The Chikung goes back to ancient China and, although its origin is lost in history, references have been found in tomb writings and engravings from 2,000 BC. It was the ancient Chinese shamans of the Zhou Dynasty (1028-228 BC) who devised the dances and rituals based on movements and stretches that they copied from certain animals.
The term Chikung is relatively current, as it began to be used at the beginning of the last century to unify the techniques and styles within the immense and varied history of Chinese energy gymnastics.
Chikung encompasses a multitude of techniques and exercises that range from groups or sequences of dynamic movements, to static postures both standing and sitting. Also to the exercises performed on the floor, ranging from postures of stretching, toning, breathing and body awareness.
There are different currents and ways to practice Chikung, but we can summarize them in three:
- CHIKUNG MEDICAL: Focused on health, it is adapted to the individual as part of their own therapy or preventive or rehabilitative gymnastics.

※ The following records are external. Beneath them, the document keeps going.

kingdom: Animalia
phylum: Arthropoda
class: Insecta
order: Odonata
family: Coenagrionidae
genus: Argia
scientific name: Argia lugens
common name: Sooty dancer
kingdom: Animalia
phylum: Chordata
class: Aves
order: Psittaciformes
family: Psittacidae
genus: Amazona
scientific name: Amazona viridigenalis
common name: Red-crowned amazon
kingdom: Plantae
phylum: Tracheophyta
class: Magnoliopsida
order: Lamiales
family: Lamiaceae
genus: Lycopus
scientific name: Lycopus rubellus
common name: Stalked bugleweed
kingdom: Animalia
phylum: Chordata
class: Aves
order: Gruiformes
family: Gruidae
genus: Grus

Also with healing character through techniques to channel the Chi (energy). In fact, in hospitals where traditional Chinese medicine is applied, there are Chikung teachers who work with patients directly. Through massages they are unblocking channels, acting on points and applying their own Chi to heal.
- CHIKUNG MARCIAL: Techniques linked to martial arts that usually have a stronger and more intense ingredient in their execution, where there are many strengthening, elasticity and control exercises.
- MENTAL CHIKUNG: Meditation, visualization and concentration take precedence over physical work. In moments of history it has gained an even religious character, and was only practiced in temples, both Buddhist and Taoist. Little by little he went abroad and today the teachers themselves impart and disseminate many of these techniques to all types of people for the common good.